Detroit
nytheatre.com review by David Gordon
September 15, 2012
While many playwrights are still trying to mine the last remaining drops of sadistic humor out of the dysfunctional American family, few are looking at the bigger picture: dysfunctional America. That’s why the New York arrival of Lisa D’Amour’s 2011 Pulitzer finalist Detroit should be heralded. This incisive and thoroughly compelling new tragicomedy confronts both the economic meltdown and the perils of being friendly with your neighbors in surprising, brutally honest ways that we rarely see.
In the back and front yards of former model homes in an unnamed city, two sets of neighbors strike up a friendship. Mary (Amy Ryan) is a paralegal; her husband Ben (David Schwimmer) has recently been laid off from his job as a loan officer and is in the process of starting-up a financial planning venture. Sharon and Kenny (Sarah Sokolovic and Darren Pettie) have just moved in next door. Both fresh out of drug rehab, they’re doing a lot more menial work: she answers calls in a phone bank; he works in a warehouse.
D’Amour takes us on a tour of how simple pleasantries between new neighbors can quickly become friendships. Coffee tables are gifted; invitations for a camping trip are exchanged. A broken patio umbrella and a stuck sliding door show the bourgeoning splinters in Mary and Ben’s seemingly bucolic existence. So do the vodkas she gulps down in large quantities. And while they are more than welcoming to Sharon and Kenny, we as observers start to realize that there’s more to this new couple than meets the eye.
Anne Kauffman’s staging on two separate sets that flip back and forth (designed by Louisa Thompson) works well for the piece, and the pace continually becomes more and more frenzied as the text builds to its wild, climactic crescendo. Of the performers, only Sokolovic seems completely comfortable in her character’s skin, and as a result, her big, broad performance with well-earned laughs was the only one that really stood out. Neither Ryan nor Schwimmer seem all that natural, their line delivery just slightly stilted. Pettie is a bit too much of a gruff bruiser. John Cullum appears in a terrific cameo during the play’s coda, showing that at 82 years old, he hasn’t lost his ability to grab the audience.
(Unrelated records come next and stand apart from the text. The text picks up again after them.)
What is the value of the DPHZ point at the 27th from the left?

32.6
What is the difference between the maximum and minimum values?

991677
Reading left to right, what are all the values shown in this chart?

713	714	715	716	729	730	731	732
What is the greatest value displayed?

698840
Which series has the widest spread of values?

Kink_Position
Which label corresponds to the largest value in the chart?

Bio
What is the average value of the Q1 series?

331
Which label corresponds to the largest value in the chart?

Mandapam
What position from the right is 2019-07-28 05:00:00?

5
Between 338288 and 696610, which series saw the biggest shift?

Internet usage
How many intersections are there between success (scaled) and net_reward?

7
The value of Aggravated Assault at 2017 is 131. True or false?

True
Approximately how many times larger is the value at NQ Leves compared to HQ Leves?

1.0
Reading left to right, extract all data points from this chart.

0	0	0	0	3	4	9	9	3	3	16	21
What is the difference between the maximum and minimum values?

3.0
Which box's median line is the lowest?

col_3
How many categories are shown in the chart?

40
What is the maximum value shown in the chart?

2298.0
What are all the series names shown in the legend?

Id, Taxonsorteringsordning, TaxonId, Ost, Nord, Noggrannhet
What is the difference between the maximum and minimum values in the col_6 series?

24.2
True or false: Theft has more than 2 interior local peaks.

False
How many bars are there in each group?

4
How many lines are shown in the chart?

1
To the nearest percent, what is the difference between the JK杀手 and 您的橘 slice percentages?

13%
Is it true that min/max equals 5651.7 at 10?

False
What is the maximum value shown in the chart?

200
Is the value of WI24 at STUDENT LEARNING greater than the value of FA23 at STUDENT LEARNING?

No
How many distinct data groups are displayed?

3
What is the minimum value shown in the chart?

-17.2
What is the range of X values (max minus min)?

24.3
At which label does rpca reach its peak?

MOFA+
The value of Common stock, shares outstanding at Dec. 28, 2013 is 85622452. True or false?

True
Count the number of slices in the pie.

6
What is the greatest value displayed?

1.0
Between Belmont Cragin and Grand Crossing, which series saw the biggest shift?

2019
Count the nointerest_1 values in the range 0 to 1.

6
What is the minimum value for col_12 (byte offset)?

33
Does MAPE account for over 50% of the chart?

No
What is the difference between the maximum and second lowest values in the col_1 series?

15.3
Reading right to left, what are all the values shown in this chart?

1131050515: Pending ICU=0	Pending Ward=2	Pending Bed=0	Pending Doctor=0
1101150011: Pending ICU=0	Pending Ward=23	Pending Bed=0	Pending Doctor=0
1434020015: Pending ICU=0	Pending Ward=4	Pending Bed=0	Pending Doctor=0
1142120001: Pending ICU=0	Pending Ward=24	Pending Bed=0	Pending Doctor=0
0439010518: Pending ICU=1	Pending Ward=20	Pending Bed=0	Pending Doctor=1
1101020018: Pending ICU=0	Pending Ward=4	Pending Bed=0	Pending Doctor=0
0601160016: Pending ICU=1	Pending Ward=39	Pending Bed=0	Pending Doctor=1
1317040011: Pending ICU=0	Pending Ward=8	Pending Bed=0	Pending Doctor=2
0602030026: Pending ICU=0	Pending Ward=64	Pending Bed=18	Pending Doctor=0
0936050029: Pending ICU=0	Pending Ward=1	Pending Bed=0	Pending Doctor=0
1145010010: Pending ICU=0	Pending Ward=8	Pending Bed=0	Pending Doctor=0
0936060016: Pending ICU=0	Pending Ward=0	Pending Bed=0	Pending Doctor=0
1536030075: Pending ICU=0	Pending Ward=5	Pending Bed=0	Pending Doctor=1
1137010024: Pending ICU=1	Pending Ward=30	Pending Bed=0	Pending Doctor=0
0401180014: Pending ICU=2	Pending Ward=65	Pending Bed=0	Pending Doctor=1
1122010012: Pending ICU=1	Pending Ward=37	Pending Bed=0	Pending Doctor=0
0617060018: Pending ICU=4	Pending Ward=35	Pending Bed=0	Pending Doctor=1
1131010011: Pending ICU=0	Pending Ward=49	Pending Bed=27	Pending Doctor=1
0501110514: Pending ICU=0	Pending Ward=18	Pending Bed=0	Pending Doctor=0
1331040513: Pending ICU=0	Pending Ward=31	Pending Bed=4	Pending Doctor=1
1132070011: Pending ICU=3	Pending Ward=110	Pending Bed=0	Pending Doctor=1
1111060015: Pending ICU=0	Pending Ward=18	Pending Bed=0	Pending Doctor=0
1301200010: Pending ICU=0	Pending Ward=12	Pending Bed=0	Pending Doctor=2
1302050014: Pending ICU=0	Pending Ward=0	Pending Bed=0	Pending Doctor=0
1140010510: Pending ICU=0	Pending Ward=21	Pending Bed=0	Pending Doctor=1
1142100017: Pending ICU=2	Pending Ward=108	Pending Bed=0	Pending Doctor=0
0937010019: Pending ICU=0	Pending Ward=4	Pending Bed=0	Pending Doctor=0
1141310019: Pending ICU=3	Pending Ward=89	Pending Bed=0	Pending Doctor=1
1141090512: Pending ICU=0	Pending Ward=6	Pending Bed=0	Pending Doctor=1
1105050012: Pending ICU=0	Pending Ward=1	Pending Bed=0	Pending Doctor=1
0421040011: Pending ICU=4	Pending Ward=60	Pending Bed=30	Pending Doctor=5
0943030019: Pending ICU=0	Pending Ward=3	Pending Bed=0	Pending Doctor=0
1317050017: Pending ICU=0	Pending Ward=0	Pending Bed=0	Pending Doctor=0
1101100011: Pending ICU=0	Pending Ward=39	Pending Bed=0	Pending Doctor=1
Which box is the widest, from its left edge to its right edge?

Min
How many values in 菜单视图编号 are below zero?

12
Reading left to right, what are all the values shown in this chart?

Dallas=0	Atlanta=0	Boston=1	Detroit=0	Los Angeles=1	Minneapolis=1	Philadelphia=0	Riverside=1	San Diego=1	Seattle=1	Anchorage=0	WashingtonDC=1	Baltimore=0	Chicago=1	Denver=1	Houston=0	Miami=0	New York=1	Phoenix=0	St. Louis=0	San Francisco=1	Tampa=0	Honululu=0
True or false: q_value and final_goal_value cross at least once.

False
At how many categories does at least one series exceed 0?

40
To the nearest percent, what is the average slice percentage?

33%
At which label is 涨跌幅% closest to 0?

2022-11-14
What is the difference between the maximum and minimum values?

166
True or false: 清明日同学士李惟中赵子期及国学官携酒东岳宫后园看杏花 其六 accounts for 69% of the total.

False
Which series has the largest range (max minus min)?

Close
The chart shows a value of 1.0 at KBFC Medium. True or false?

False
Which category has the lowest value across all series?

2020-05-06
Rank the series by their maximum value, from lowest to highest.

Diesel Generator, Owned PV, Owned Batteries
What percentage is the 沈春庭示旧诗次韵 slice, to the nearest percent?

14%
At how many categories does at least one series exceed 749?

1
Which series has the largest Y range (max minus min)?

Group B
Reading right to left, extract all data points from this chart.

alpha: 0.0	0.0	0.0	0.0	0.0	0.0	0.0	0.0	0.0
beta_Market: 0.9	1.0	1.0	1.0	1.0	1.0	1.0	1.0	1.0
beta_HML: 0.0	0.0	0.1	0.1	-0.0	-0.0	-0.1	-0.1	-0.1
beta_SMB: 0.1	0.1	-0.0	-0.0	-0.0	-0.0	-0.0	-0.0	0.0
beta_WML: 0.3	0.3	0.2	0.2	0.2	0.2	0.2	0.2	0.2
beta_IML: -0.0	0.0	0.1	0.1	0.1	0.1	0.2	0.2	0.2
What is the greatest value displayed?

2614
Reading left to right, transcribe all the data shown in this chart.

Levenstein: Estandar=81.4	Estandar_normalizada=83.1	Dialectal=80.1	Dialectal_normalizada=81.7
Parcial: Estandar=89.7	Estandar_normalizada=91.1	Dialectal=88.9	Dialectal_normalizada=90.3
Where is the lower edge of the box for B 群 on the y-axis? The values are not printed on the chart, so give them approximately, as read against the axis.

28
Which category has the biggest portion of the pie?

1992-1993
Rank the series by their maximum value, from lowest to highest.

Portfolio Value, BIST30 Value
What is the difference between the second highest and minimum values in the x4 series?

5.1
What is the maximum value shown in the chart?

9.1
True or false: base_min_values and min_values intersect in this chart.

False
Not everything is perfect. A climactic drunk scene and heavy-handed dialogue about dreams wouldn’t stand out like they do as playwriting 101 if the rest of the text wasn’t so insightful. And I can’t help but wonder how the play’s dynamics would shift if one of the couples wasn’t white. Even so, D’Amour taps into a fear that almost every middle class and blue collar working American share today. What if I can’t make my rent? What if I don’t have enough money for my next meal? That makes Detroit one of the scariest plays around.